Automated data quality checks for recurring dataset deliveries.
For each new file arrival, dqcheckr runs a battery of
quality checks, compares the file to the previous delivery, writes a
self-contained HTML report, and records summary statistics in a local
SQLite database so that quality trends can be tracked over time.
Supports CSV and fixed-width formats. Custom organisation-specific
checks can be supplied as plain R files.
This is a CLI/API package — no UI. If you’d rather configure and run checks without writing R code, see dqcheckrGUI, a Shiny front-end built on top of this package.

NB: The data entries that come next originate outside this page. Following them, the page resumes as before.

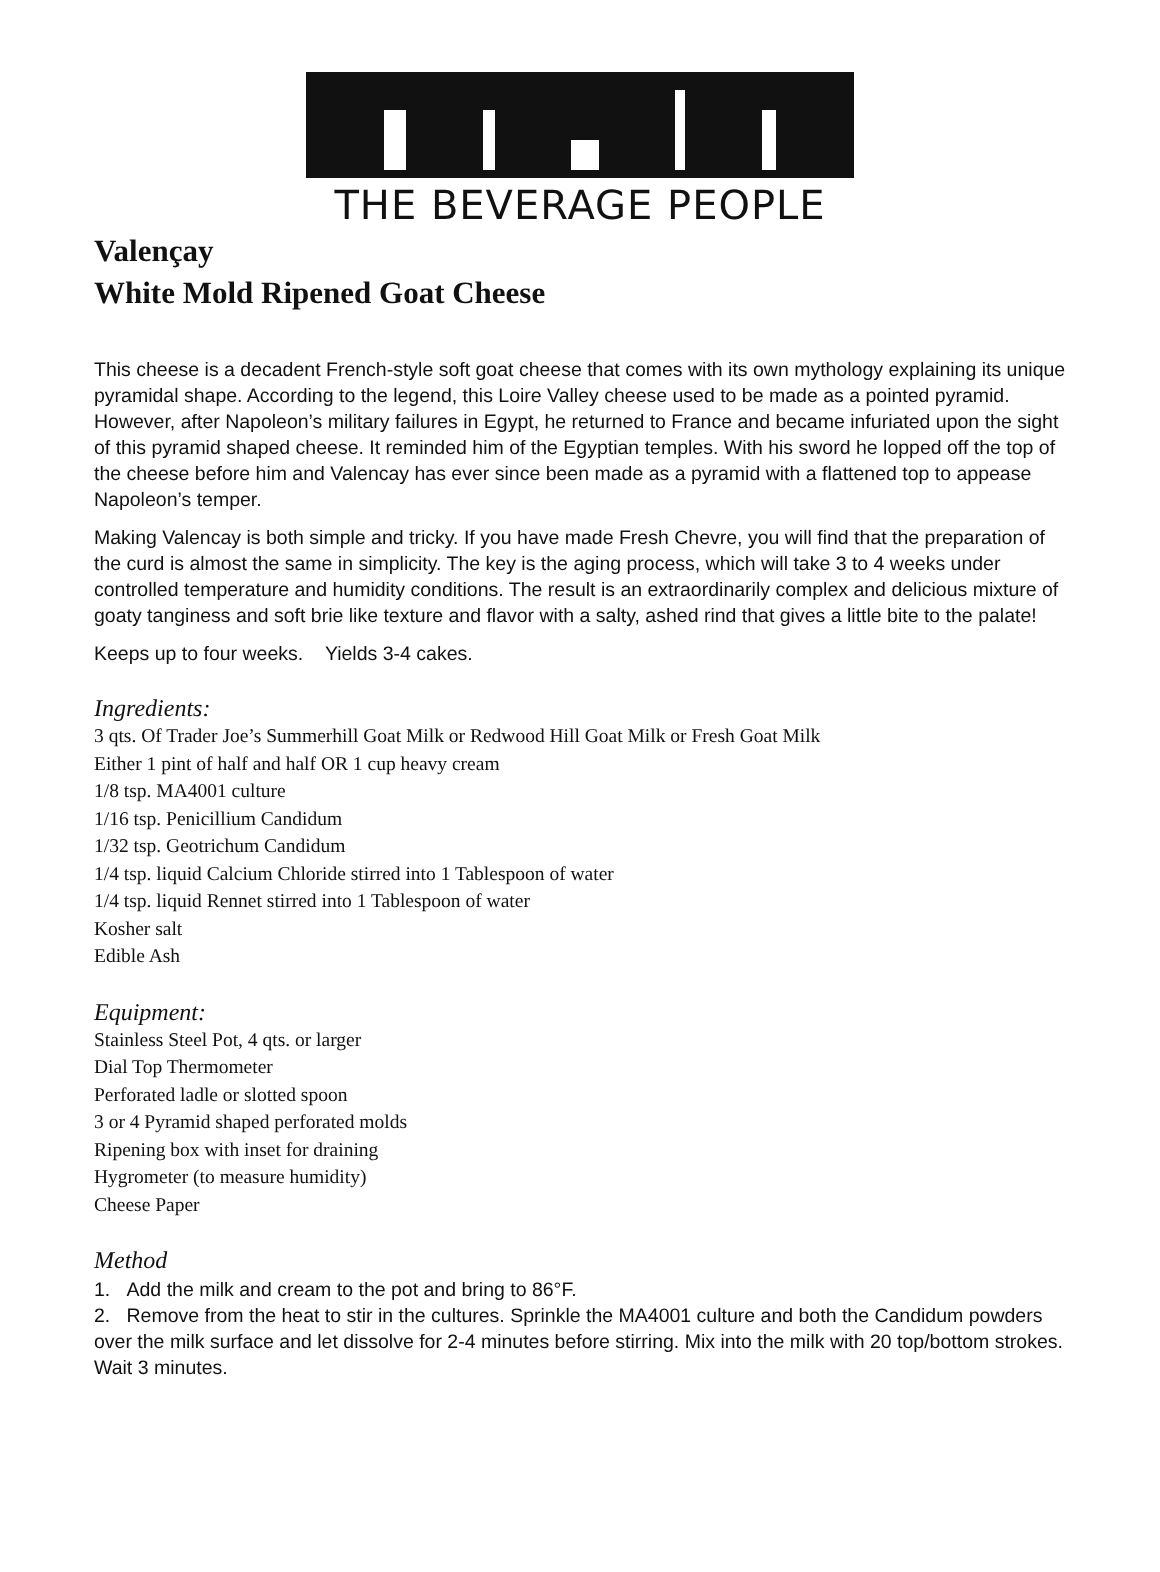THE BEVERAGE PEOPLE
Valençay
White Mold Ripened Goat Cheese
This cheese is a decadent French-style soft goat cheese that comes with its own mythology explaining its unique pyramidal shape. According to the legend, this Loire Valley cheese used to be made as a pointed pyramid. However, after Napoleon’s military failures in Egypt, he returned to France and became infuriated upon the sight of this pyramid shaped cheese. It reminded him of the Egyptian temples. With his sword he lopped off the top of the cheese before him and Valencay has ever since been made as a pyramid with a flattened top to appease Napoleon’s temper.
Making Valencay is both simple and tricky. If you have made Fresh Chevre, you will find that the preparation of the curd is almost the same in simplicity. The key is the aging process, which will take 3 to 4 weeks under controlled temperature and humidity conditions. The result is an extraordinarily complex and delicious mixture of goaty tanginess and soft brie like texture and flavor with a salty, ashed rind that gives a little bite to the palate!
Keeps up to four weeks. Yields 3-4 cakes.
Ingredients:
3 qts. Of Trader Joe’s Summerhill Goat Milk or Redwood Hill Goat Milk or Fresh Goat Milk
Either 1 pint of half and half OR 1 cup heavy cream
1/8 tsp. MA4001 culture
1/16 tsp. Penicillium Candidum
1/32 tsp. Geotrichum Candidum
1/4 tsp. liquid Calcium Chloride stirred into 1 Tablespoon of water
1/4 tsp. liquid Rennet stirred into 1 Tablespoon of water
Kosher salt
Edible Ash
Equipment:
Stainless Steel Pot, 4 qts. or larger
Dial Top Thermometer
Perforated ladle or slotted spoon
3 or 4 Pyramid shaped perforated molds
Ripening box with inset for draining
Hygrometer (to measure humidity)
Cheese Paper
Method
1. Add the milk and cream to the pot and bring to 86°F.
2. Remove from the heat to stir in the cultures. Sprinkle the MA4001 culture and both the Candidum powders over the milk surface and let dissolve for 2-4 minutes before stirring. Mix into the milk with 20 top/bottom strokes. Wait 3 minutes.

install.packages("dqcheckr")
# or, the development version from GitHub
devtools::install_github("mickmioduszewski/dqcheckr")A data officer runs a single command for each arriving dataset:
library(dqcheckr)
run_dq_check("customer_accounts", config_dir = "path/to/configs")This prints a one-line console summary, writes an HTML report, and
returns list(status, report_path, snapshot_id)
invisibly.
Two YAML files control every run: a global dqcheckr.yml
(default thresholds shared across datasets) and a per-dataset
<dataset_name>.yml (file location, expected columns,
column-level rules and overrides).
See vignette("dqcheckr") for a full walkthrough of
configuration and the available checks, or the package
documentation site.
MIT